WarrenBullockIII has asked for the wisdom of the Perl Monks concerning the following question:

I am having a little trouble understanding regular expressions. My question is: How do you know when it is a good time to use parenthesis in a pattern. I know that if I would like to store a value in memory than I could use them. In an exercise in the Learning Perl book it says: Make a pattern that matches only lines containing either the word fred or wilma, followed by some whitespace, and then the word flintstone. So it should match the string: I am fred flintstone(with one or more spaces or tabs between the names.) Well my idea of what the code should look like is this:
/\bfred|wilma\s+flintstone\b/
However, the book lists the code like this:
/\b(fred|wilma)\s+flintstone\b/
I do not understand why the parenthesis are needed here. But I do see that if I take them away it causes problems because if I type just flintstone at the prompt it will not match. However, if I leave the parenthesis in the pattern as the book does than flintstone will match... could someone please clarify this for me..

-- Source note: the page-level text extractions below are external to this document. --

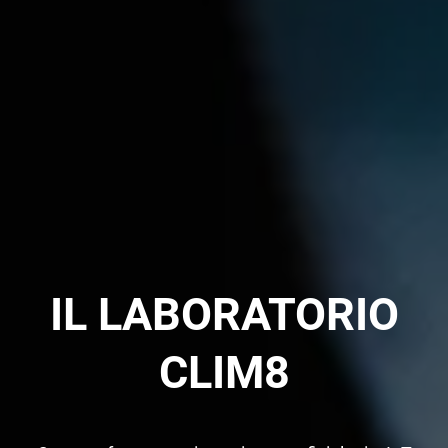
IL LABORATORIO
CLIM8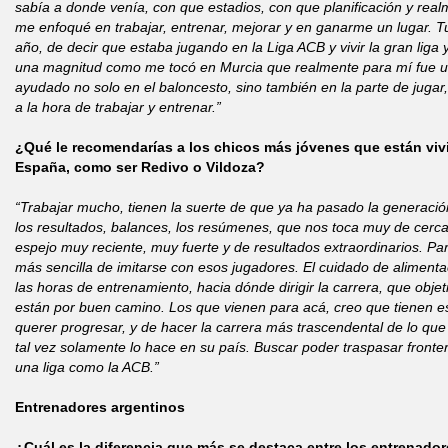
sabía a donde venía, con que estadios, con que planificación y real
me enfoqué en trabajar, entrenar, mejorar y en ganarme un lugar. T
año, de decir que estaba jugando en la Liga ACB y vivir la gran lig
una magnitud como me tocó en Murcia que realmente para mí fue un
ayudado no solo en el baloncesto, sino también en la parte de jugar,
a la hora de trabajar y entrenar.”
¿Qué le recomendarías a los chicos más jóvenes que están viv
España, como ser Redivo o Vildoza?
“Trabajar mucho, tienen la suerte de que ya ha pasado la generació
los resultados, balances, los resúmenes, que nos toca muy de cer
espejo muy reciente, muy fuerte y de resultados extraordinarios. Pa
más sencilla de imitarse con esos jugadores. El cuidado de alimenta
las horas de entrenamiento, hacia dónde dirigir la carrera, que objet
están por buen camino. Los que vienen para acá, creo que tienen es
querer progresar, y de hacer la carrera más trascendental de lo que
tal vez solamente lo hace en su país. Buscar poder traspasar fronte
una liga como la ACB.”
Entrenadores argentinos
¿Cuál es la diferencia que más se destaca entre los entrenador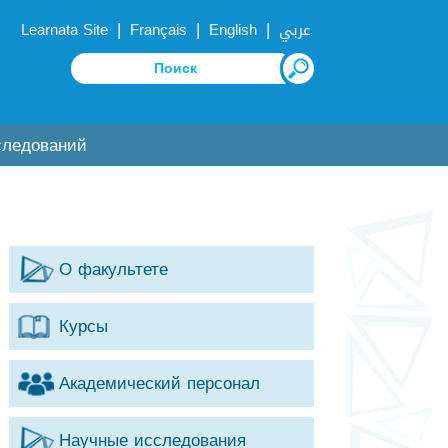
|
|
|
Learnata Site
Français
English
عربي
следований
О факультете
Курсы
Академический персонал
Научные исследования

-Warren E Bullock III wbullock@twcny.rr.com

Edit kudra, 2002-06-08 Changed title, added code tags

Replies are listed 'Best First'.
•Re: Regular Expressions
by merlyn (Sage) on Jun 08, 2002 at 03:06 UTC
    You use parens in a regular expression in the same way you need parens in (2+3)*4 in math... it's to handle precedence rules when they are not in the order you need.

    -- Randal L. Schwartz, Perl hacker

Re: Regular Expressions
by mephit (Scribe) on Jun 08, 2002 at 03:39 UTC
    Without the parens, the alternation will appear to be "greedy." The perlre man page says:
    You can specify a series of alternatives for a pattern using "|" to separate them, so that `fee|fie|foe' will match any of "fee", "fie", or "foe" in the target string (as would `f(e|i|o)e'). The first alternative includes everything from the last pattern delimiter ("(", "[", or the beginning of the pattern) up to the first "|", and the last alternative contains everything from the last "|" to the next pattern delimiter. That's why it's common prac­tice to include alternatives in parentheses: to minimize confusion about where they start and end.
    Ie., without the parens, it's like checking for either /\bfred/ or /wilma\s+flintstone\b/, which isn't What You Want, and the string "I am fred" will match successfully, even though there's no "flintstone" to be found anywhere in the string.

    In short, use parens in an alternating pattern to avoid confusion. HTH

    --

    There are 10 kinds of people -- those that understand binary, and those that don't.

Re: Regular Expressions
by BUU (Prior) on Jun 08, 2002 at 03:19 UTC
    a side effect of which is that they capture the value for backreferencing
      If you want grouping without capturing, use (?:...) instead of the (...) pattern.

      In list context, you can get away with unwanted captures by using undef on the left hand side.

       my( $a, undef, $b) = m/(a)(b)(c)/;

      -- stefp -- check out TeXmacs wiki

Re: Parenthesis usage in Regular Expressions
by Molt (Chaplain) on Jun 08, 2002 at 21:44 UTC

    It's also worth noting that some of us have the habit of using (?: ... ) for parentheses which aren't actually going to capture anything into $1, $2 etc.

    This helps make it clearer what's actually going to be returned as 'It's the stuff in the normal brackets', whilst allowing the grouping effect you need here.